[LONDON] After failing to reach an accord on oil supply in Doha last month, Opec is poised to go another meeting with no agreement on how much crude to produce.
All but one of 27 analysts surveyed by Bloomberg said the Organization of Petroleum Exporting Countries won't set an output target on June 2, as it sticks with Saudi Arabia's strategy to squeeze out rivals including US shale drillers by pumping near-record volumes.
An accord on an output cap with non-members such as Russia collapsed in Doha last month when Saudi officials insisted Iran would need to take part.
Oil has rebounded about 80 per cent to almost US$50 a barrel from the 12-year low reached in January as depressed prices take their toll on supplies from the US to Nigeria.

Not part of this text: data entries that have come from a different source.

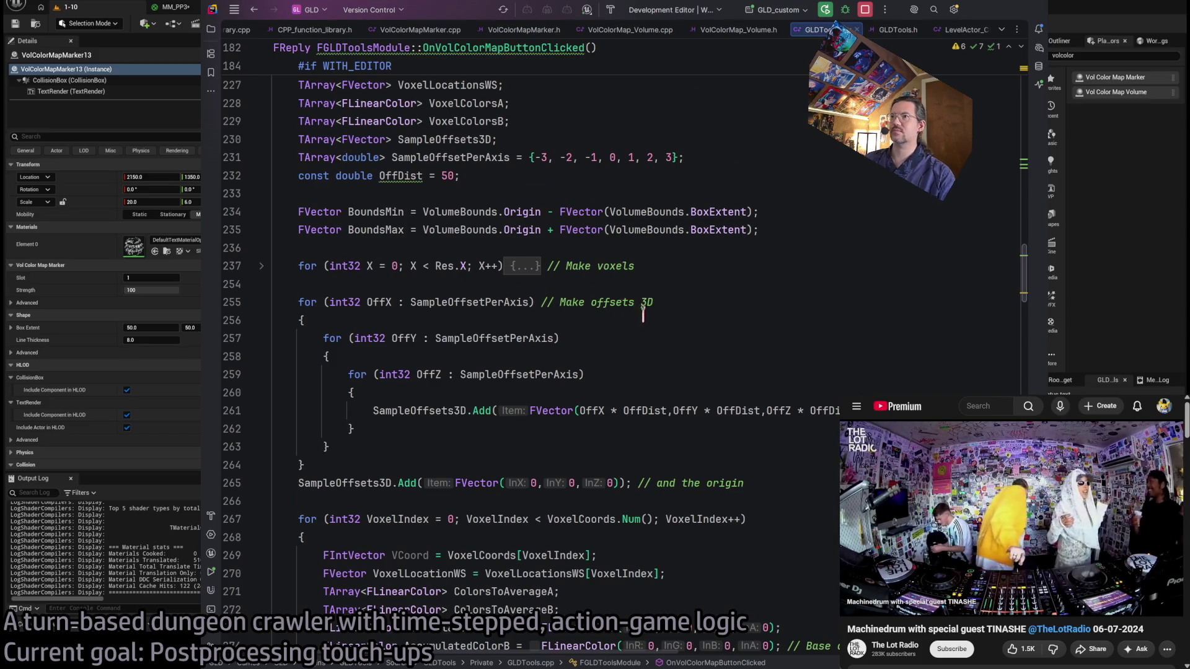
scroll(642, 314, up, 8)
scroll(658, 316, down, 11)
scroll(658, 316, up, 5)
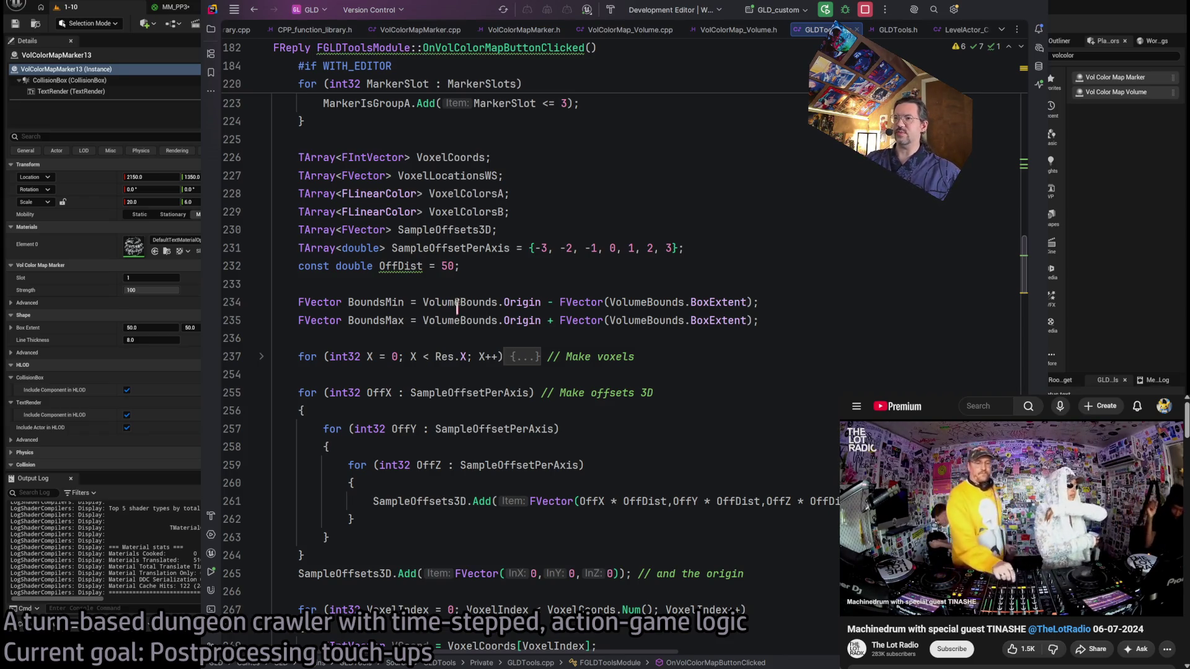
scroll(632, 336, up, 15)
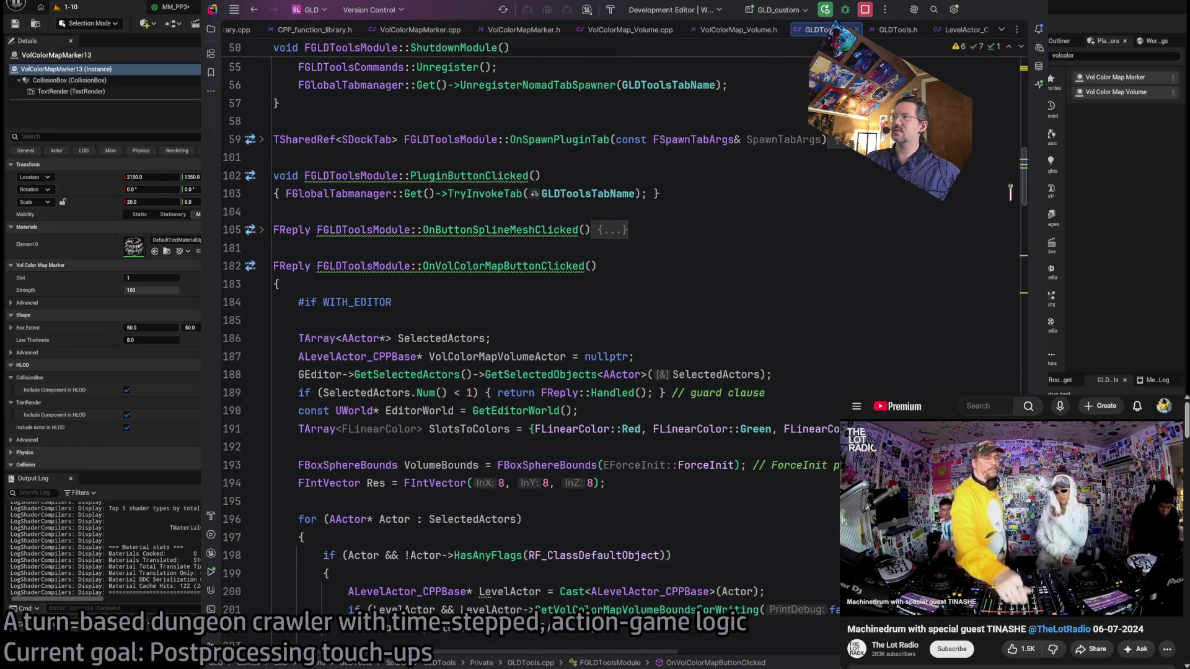
scroll(1007, 194, up, 10)
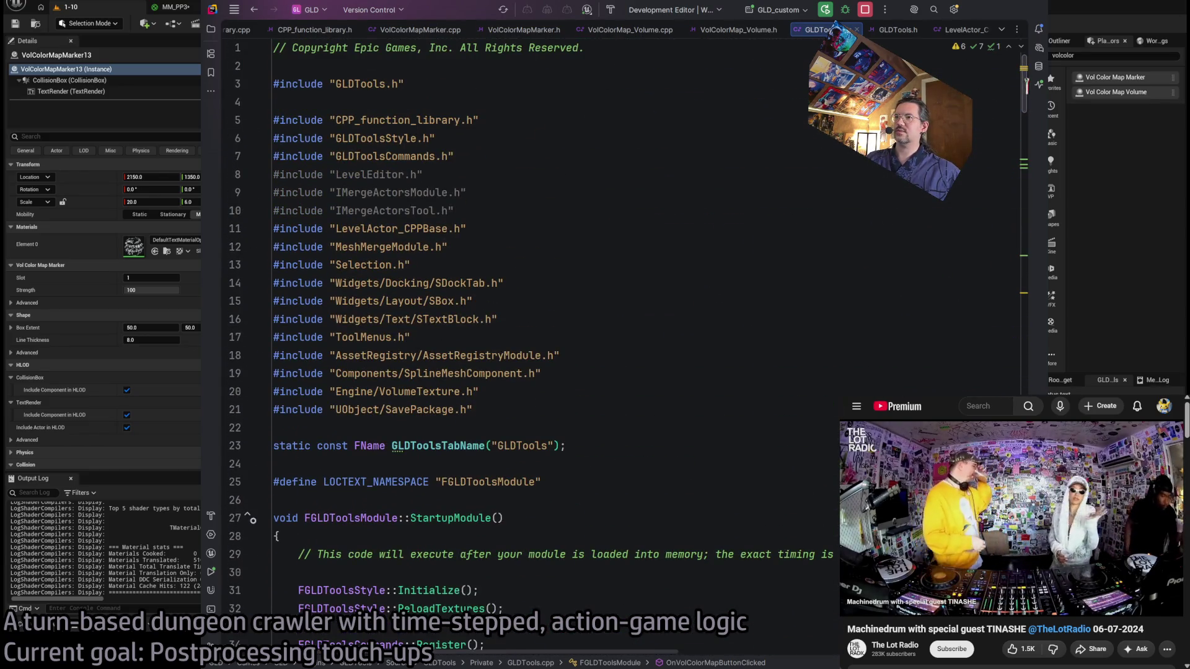
drag(471, 211, 266, 174)
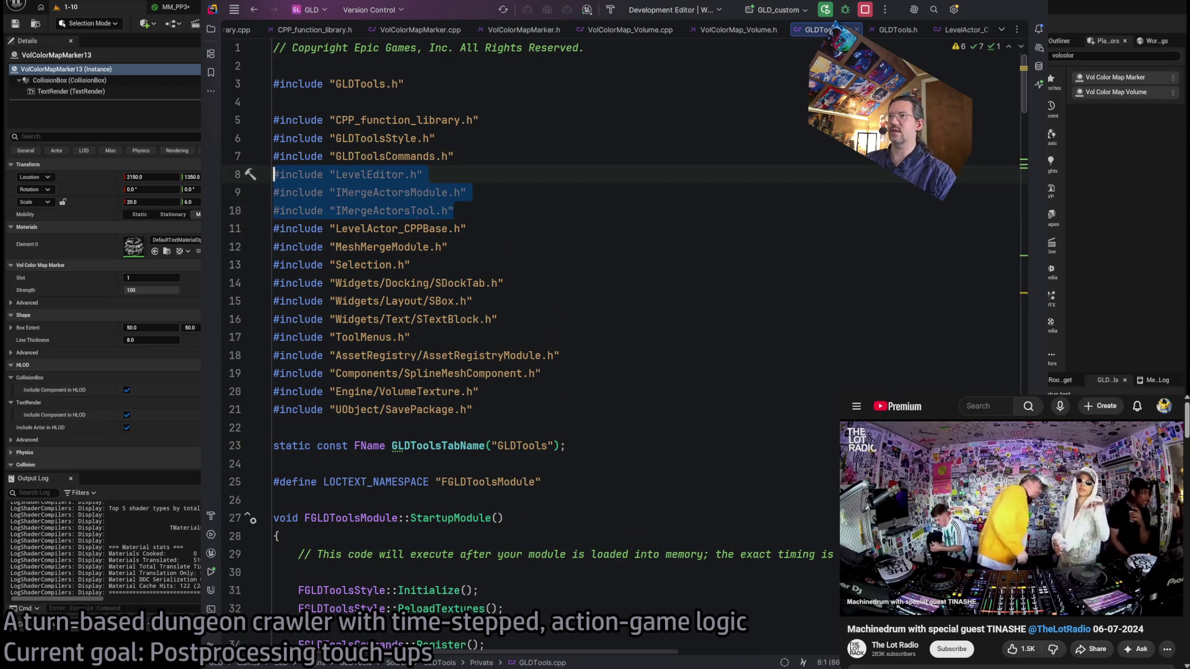
key(Delete)
scroll(475, 330, down, 2)
scroll(474, 330, down, 7)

The International Energy Agency and Goldman Sachs Group Inc say the crude glut is dissipating, signaling that the Saudi approach - opposed by most Opec members when it was unveiled in late 2014 - is finally paying off.
"The strategy is in the process of working - I don't think they have much incentive to particularly do anything," said Mike Wittner, head of oil market research at Societe Generale SA.
Even if they did, "the Doha talks, and the December meeting, were pretty chaotic" as political tensions between Saudi and Iran thwart cooperation.
Opec's previous ministerial meeting in December ended without any agreement on an output ceiling as the group abandoned the target of 30 million barrels a day that it had held - and mostly ignored - since late 2011.
The group's current policy, which allows members to produce as much as they choose with no need for coordination, calls the organization's basic purpose into question, said Eugen Weinberg, head of commodities research at Commerzbank AG in Frankfurt.
"The question is," Mr Weinberg said, "is Opec dead or just in a coma?"